When it’s possible, there are direct links to the curriculum - the Boxing Day Tsunami pictures were up at the time classes were covering an RE unit on suffering, and material on the G8 summit links to classroom work on the Make Poverty History campaign. The St Peter’s news board is a simple idea, simply executed, because that’s the best way to keep it topical. “When I started it I typed things up and mounted them nicely, but all of that takes time,” she says. “What we have now is a low key thing, a drip-feed.”

In a way, she feels, a news board like this is a small rural school’s window on the world. “We can become inward looking,” she says. “We’re a small community, and even our towns in Warwickshire are small.”

Interpreting pictures

One of Kathryn’s reasons for using pictures both in class and on the news board is to help children see that pictures aren’t neutral, but always show a particular view, both literally and metaphorically. It’s a point that’s central to the work on visual resources done by organisations such as Oxfam, and by teams of teachers at Tide (Teachers in Development Education) in Birmingham. Tide’s director, Scott Sinclair, believes that using images in class can’t be seen as an easy option.

“We receive so much of our information in images,” he says, “And it’s a basic social skill to be able to use photographs, to question and to recognise that what we’re seeing is not a simple truth, and that the camera is pointed at something.”

One starting point, he suggests, is to show children the limitations of images in their own experience. “Even with young children you can illustrate this by discussing with them which three photographs you might choose to represent your own life.”

He reels off lots of techniques for using photographs, all of them helping children look closely, go beyond assumptions and come up with questions.

The challenge for the teacher in using photographs is that the work is open-ended - there are lots of questions, but few straight answers. Even when there’s good information about the where and who of a photograph, there are ambiguities over relationships and motives, as well as about what happened before and after the instant that’s recorded.

TEACHING TIPS

Use photos to generate open-ended questions.

Who are they? What’s going on? What are they sayingthinking? Who took it? Why was it taken? Is anything missing?

Mount a photo in the centre of a large sheet of paper and write questions on the sheet.

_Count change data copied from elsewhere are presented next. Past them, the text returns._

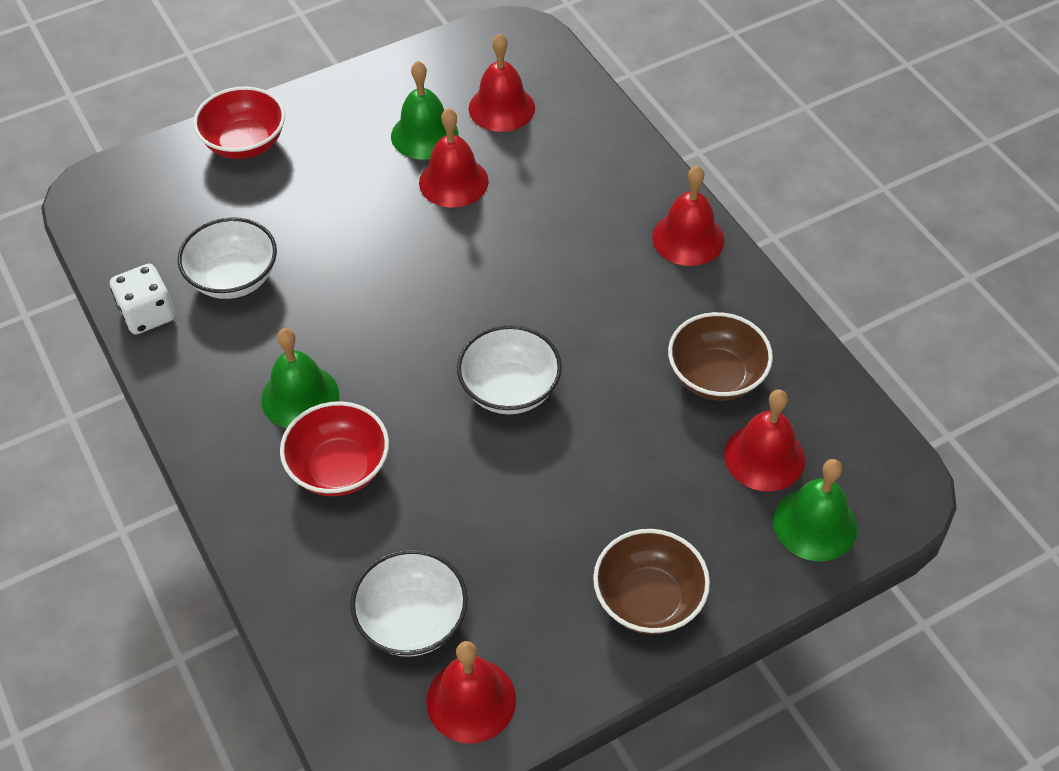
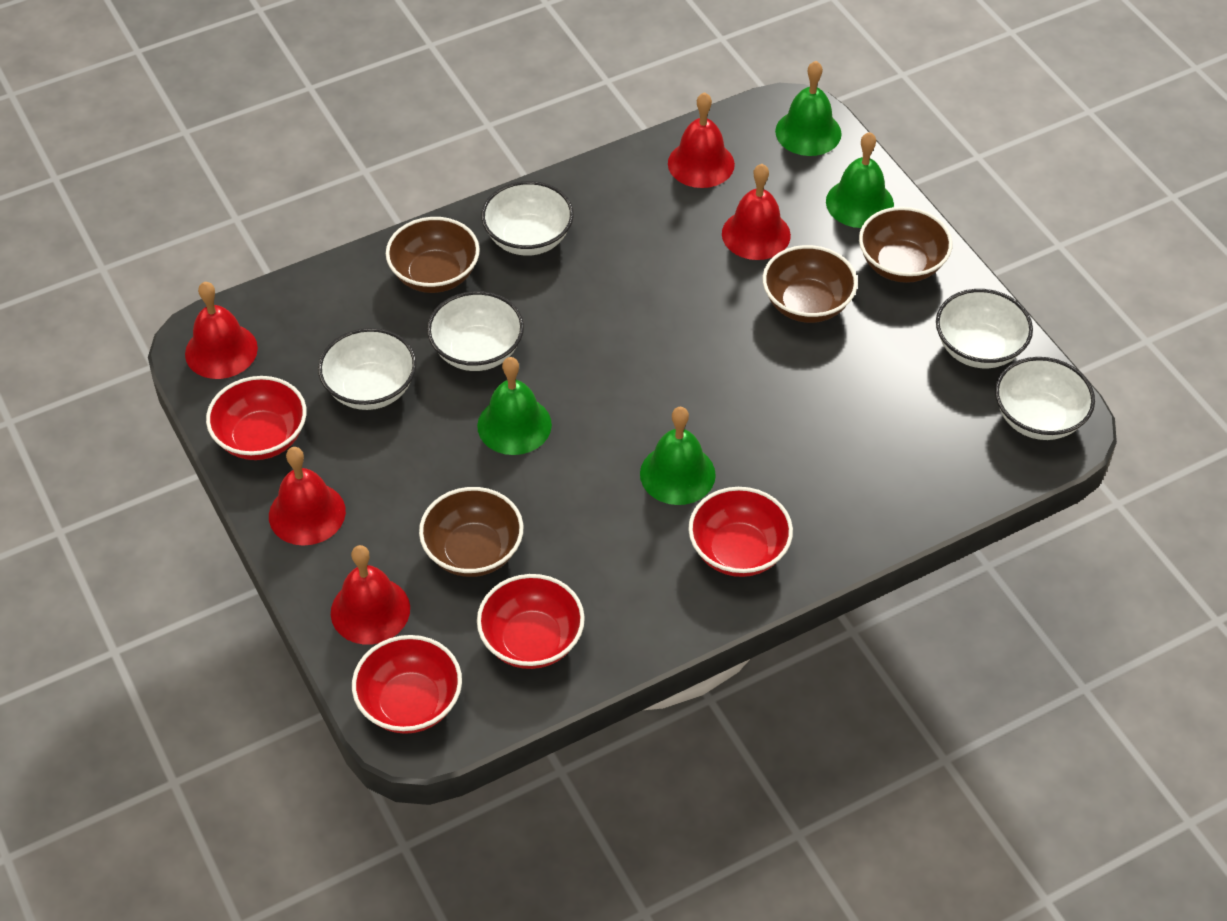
brown bowl: 2 -> 4
green bell: 3 -> 4
red bowl: 2 -> 4
white bowl: 3 -> 5
white dice: 1 -> 0

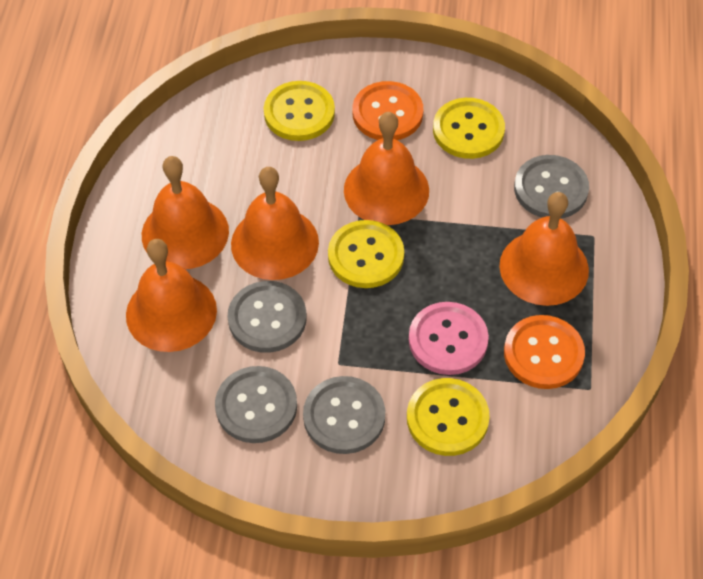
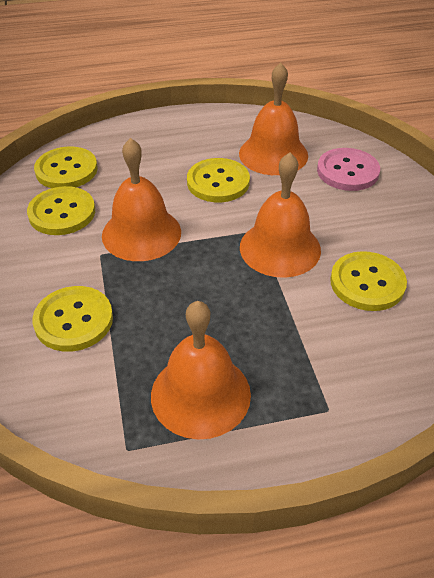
grey button: 4 -> 0
orange bell: 5 -> 4
orange button: 2 -> 0
yellow button: 4 -> 5

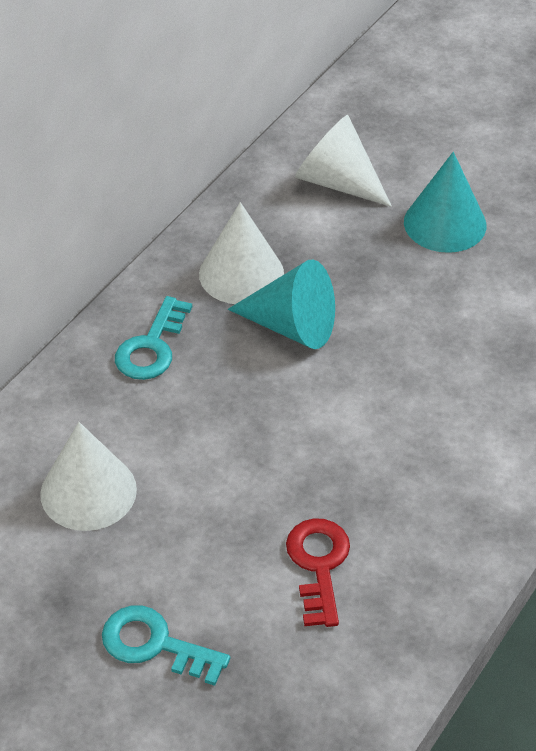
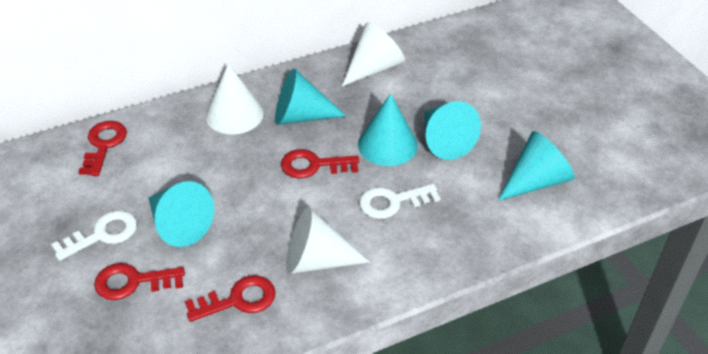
red key: 1 -> 4
turquoise cone: 2 -> 5
turquoise key: 2 -> 0
white key: 0 -> 2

Ask children to write speech bubbles for the photos.

Working in groups with lots of photos, ask children to choose ones which seem to have common themes.

Working in pairs, ask a child to describe a photo for a partner to draw.

Then discuss what the difference is.

Don’t forget holiday photos. They can easily be blown up digitally or with a colour copier, and the presence of a familiar figure brings the picture to life for children.

Be aware that photos may help release a child’s own experiences and feelings. A child might say something like, “I think that girl is feeling really lonely”. However, respect the distance that discussing the photo creates and avoid asking questions such as, “Which of these people would you like to be?”

Digital photography opens up endless possibilities in conjunction with whiteboards, projectors and computers.

Remember: A young child may not take in the whole photograph. The middle ground is often missed, for example.

* Children may pick up on what seem to be familiar features, and use them to interpret the picture, even when other content contradicts their ideas.

* They may assume the presence of features which aren’t there, but which fit their assumptions about what’s happening.

* They may not even see features that are unfamiliar.

* Children often assume that a black-and-white photo shows an earlier period than a colour one, regardless of the content.

The Development Compass Rose

Tide suggests using its Development Compass Rose (NSEW) as a starting point for generating questions on any resource - picture, story or product.

It’s a way of classifying four kinds of question: N - “natural”, about the environment, built as well as natural.

S - “social”, about people, relationships, culture, gender, race, class.

E - “economic”, about trade, money, buying and selling.

W - “who decides?” about power, who’s in charge, who makes decisions, who wins and who loses.